È spesso difficile, per quanti si relazionano ad un insegnante come utenti o come persone esterne alla scuola, rendersi conto dell’effettiva ampiezza della funzione svolta dal corpo docente, anche se è evidente ai più che tale funzione non è circoscritta alla tenuta delle lezioni ma si estende alle connesse attività preparatorie, contestuali e successive, compresi gli incontri con le famiglie degli alunni.
Risulterebbe arduo stilare un elenco di tutte le crescenti mansioni e responsabilità in capo ad un professionista dell’istruzione che opera all’interno di un’Istituzione Scolastica.
Esiste tuttavia, una qualifica attribuita al docente, quella di “pubblico ufficiale”, che contribuisce più di altre a definirne la complessità.
La definizione di “pubblico ufficiale” è rintracciabile nell’art. 357 del c.p., il quale dispone che «agli effetti della legge penale sono pubblici ufficiali coloro i quali esercitano una pubblica funzione legislativa, giudiziaria o amministrativa».

## Obiettivo del compito
Riscrivi in forma più breve il paragrafo del brano sulla funzione docente che comincia con «È spesso difficile», conservandone i fatti principali.

## Elenco dei dati
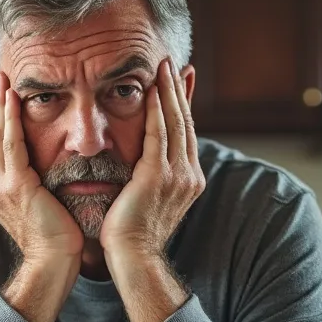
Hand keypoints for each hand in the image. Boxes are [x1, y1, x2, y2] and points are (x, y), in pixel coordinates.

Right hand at [0, 72, 81, 321]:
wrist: (54, 264)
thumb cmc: (60, 241)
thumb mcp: (48, 207)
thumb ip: (44, 186)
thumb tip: (54, 171)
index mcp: (2, 192)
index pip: (0, 147)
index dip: (0, 120)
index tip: (2, 96)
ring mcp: (2, 186)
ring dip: (1, 105)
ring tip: (2, 80)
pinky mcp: (14, 186)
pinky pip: (11, 144)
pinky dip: (10, 120)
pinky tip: (13, 99)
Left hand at [100, 58, 204, 262]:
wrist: (134, 259)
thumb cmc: (132, 236)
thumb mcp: (147, 202)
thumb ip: (150, 179)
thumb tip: (143, 166)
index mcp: (189, 180)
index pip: (186, 133)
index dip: (184, 104)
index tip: (180, 80)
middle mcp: (189, 175)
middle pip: (186, 122)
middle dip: (179, 90)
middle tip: (173, 62)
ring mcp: (176, 175)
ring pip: (175, 122)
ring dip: (169, 91)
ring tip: (163, 66)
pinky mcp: (157, 176)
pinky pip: (157, 133)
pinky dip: (155, 109)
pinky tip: (150, 89)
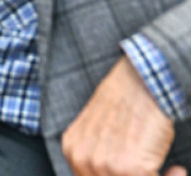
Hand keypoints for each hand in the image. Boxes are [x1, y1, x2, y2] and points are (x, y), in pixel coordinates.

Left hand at [62, 56, 184, 175]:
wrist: (142, 83)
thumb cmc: (126, 103)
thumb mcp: (99, 130)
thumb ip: (98, 155)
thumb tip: (113, 174)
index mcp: (73, 150)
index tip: (136, 173)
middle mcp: (83, 160)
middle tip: (154, 172)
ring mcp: (106, 165)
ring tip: (169, 172)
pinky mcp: (131, 168)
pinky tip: (176, 169)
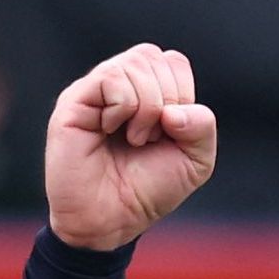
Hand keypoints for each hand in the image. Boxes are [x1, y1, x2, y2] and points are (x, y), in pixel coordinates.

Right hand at [45, 43, 215, 250]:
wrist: (110, 222)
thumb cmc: (147, 191)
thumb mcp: (194, 162)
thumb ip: (203, 127)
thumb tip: (174, 110)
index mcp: (146, 91)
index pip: (173, 61)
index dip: (182, 93)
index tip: (171, 132)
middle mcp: (119, 84)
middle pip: (153, 56)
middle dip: (167, 98)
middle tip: (152, 137)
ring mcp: (95, 90)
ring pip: (135, 64)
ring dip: (147, 106)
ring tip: (134, 139)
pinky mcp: (74, 101)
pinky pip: (111, 78)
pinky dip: (124, 107)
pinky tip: (111, 131)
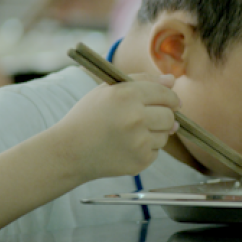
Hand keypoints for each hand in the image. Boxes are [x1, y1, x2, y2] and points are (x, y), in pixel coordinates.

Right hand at [51, 73, 180, 180]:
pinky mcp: (140, 161)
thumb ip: (142, 80)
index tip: (171, 102)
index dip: (171, 98)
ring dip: (155, 133)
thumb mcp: (108, 90)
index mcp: (127, 95)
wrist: (69, 151)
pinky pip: (156, 151)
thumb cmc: (89, 116)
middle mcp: (135, 118)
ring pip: (165, 135)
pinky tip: (126, 146)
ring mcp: (139, 142)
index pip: (165, 94)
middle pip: (169, 116)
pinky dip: (146, 149)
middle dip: (164, 116)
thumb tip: (172, 80)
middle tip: (150, 118)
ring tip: (131, 133)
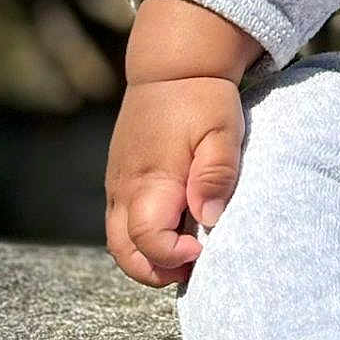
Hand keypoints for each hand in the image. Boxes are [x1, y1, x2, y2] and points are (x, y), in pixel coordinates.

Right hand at [105, 76, 244, 287]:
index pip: (148, 241)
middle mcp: (125, 188)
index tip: (202, 249)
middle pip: (125, 253)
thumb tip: (208, 219)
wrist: (173, 67)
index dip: (174, 256)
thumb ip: (216, 175)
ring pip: (119, 241)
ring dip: (148, 257)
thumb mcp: (222, 132)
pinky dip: (142, 238)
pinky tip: (176, 230)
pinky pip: (122, 221)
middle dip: (156, 271)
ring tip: (187, 255)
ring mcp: (118, 184)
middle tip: (193, 269)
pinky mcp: (120, 178)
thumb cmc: (203, 99)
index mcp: (150, 180)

## Risposta al quesito
Chi si rapporta a un insegnante come utente o come estraneo alla scuola fatica spesso a capire quanto sia ampia la funzione dei docenti. Eppure ai più è chiaro che questa funzione non si limita alle lezioni. Comprende anche le attività preparatorie, contestuali e successive, compresi gli incontri con le famiglie degli alunni.